Kekeluargaan
dalam KTB
(Oleh: Niken Nababan, disampaikan pada Pertemuan PKTB
PMKT – 19 Nopember 2011)
KTB adalah pelayanan pemuridan yang dicontohkan oleh Tuhan Yesus
sendiri. KTB merupakan metode yang paling efektif dan masih relevan sampai saat
ini dalam dunia pelayanan mahasiswa, untuk membentuk dan menghasilkan alumni
yang takut akan Tuhan dan menjadi berkat bagi keluarga, gereja, masyarakat dan negara.
KTB tidak hanya efektif bagi pembinaan mahasiswa, tetapi juga efektif untuk
bagi pelayanan alumni. Semuanya berawal dari pertobatan individu, lalu
berproses menjadikan Kristus sebagai pusat hidup, dan kesediaan menjalani hidup
yang diperbarui. Diperlukan perjuangan dan ketekunan dari setiap anggota KTB
untuk bertumbuh dengan baik, karena KTB bukanlah sekedar sarana beraktivitas ataupun
bersosialisasi.
Setiap murid Kristus mengalami fase pertumbuhan sebagaimana yang
digambarkan Petrus dalam 1 Petrus 2:1-17. Petrus memakai lima metafora untuk
menggambarkan fase pertumbuhan seorang murid.
1.

#### Kegiatan:
Teruskan tulisan tentang kekeluargaan dalam KTB di atas, mulai dari bagian tempat tulisan itu berhenti.

#### Data Hasil Ekstraksi:

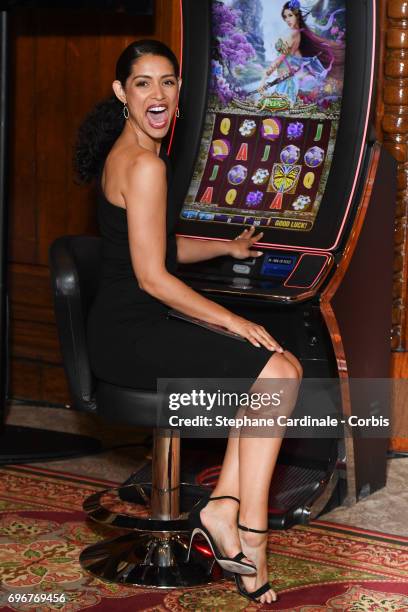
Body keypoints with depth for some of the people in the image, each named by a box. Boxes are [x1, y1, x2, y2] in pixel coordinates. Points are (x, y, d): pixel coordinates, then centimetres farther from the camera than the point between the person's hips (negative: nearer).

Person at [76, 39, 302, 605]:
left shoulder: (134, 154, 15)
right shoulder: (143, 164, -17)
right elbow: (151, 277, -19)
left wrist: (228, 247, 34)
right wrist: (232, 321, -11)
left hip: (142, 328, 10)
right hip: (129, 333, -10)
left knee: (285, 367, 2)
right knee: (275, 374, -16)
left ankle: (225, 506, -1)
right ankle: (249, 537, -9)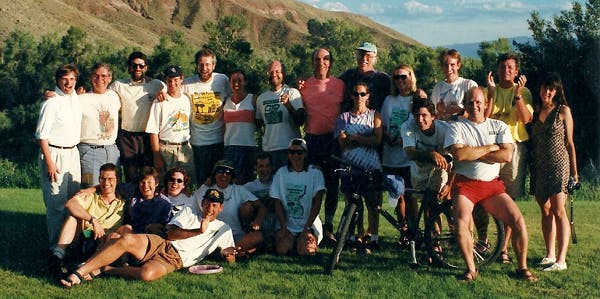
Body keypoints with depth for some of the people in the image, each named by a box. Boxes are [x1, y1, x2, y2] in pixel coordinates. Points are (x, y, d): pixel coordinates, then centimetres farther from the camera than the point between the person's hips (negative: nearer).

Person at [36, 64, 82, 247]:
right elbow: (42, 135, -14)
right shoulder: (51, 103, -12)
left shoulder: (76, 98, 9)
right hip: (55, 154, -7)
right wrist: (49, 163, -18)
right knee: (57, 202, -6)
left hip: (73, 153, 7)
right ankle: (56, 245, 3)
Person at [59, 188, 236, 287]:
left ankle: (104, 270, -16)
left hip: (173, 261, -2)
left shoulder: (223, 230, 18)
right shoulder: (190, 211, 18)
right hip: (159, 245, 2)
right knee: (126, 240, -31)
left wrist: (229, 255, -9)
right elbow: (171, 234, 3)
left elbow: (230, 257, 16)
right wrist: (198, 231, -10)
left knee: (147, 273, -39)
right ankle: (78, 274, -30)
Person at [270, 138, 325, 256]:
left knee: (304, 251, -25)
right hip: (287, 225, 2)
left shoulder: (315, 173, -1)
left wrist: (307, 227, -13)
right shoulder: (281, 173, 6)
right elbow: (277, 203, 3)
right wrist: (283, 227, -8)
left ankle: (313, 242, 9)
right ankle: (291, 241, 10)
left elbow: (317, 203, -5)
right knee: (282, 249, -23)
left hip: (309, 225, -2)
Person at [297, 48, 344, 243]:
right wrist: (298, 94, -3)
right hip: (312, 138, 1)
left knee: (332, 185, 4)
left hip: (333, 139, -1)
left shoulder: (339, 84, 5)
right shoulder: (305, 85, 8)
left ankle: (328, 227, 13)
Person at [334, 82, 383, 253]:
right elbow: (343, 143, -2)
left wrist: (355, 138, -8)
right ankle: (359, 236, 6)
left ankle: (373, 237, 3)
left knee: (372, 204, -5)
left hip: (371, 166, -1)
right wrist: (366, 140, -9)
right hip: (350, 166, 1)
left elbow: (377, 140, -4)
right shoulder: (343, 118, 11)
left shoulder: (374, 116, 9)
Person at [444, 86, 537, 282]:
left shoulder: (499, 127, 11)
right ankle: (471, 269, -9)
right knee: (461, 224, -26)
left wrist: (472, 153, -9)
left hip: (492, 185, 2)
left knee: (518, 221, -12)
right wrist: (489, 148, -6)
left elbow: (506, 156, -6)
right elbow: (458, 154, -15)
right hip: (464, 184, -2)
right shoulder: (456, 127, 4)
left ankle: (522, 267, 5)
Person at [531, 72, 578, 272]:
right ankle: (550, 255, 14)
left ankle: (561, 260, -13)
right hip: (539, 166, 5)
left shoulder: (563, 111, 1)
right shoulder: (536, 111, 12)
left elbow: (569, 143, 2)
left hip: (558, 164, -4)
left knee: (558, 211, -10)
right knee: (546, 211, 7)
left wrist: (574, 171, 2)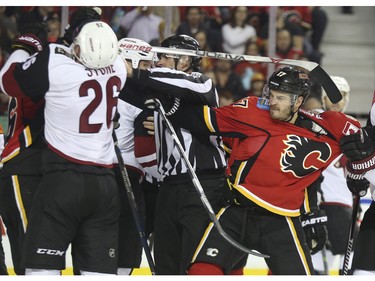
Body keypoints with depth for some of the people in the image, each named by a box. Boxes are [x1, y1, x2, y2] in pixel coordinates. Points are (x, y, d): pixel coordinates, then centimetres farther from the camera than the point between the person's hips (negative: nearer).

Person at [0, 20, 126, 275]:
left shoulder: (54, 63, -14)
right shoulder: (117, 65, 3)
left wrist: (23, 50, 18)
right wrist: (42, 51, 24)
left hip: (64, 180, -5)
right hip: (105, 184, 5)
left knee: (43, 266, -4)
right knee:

#### Hasil Latihan:
Sebagai bayi yang baru lahir kita diberi tanggung jawab pribadi
untuk bertumbuh secara individual dan datang mempersembahkan diri kepada
Kristus. (ay. 2, 4, 5)
2.
Sebagai batu hidup kita dipanggil untuk bersekutu dengan saudara
seiman dan memiliki tanggung jawab bersama-sama dalam pembangunan rumah Tuhan. (ay.
5)
3.
Sebagai umat Allah kita dipanggil untuk bersaksi memberitakan
Injil kepada dunia. (ay. 10)
4.
Sebagai pendatang kita dipanggil untuk hidup dalam kekudusan. (ay.
11, 12)
5.
Sebagai hamba Allah kita dipanggil untuk tunduk dan takut kepada
Allah. (ay. 15-17)
KTB menjadi sarana pembinaan yang sangat efektif untuk menolong
setiap murid Kristus dalam proses melalui fase-fase pertumbuhan tersebut. KTB
sendiri merupakan fase kedua dalam pertumbuhan murid.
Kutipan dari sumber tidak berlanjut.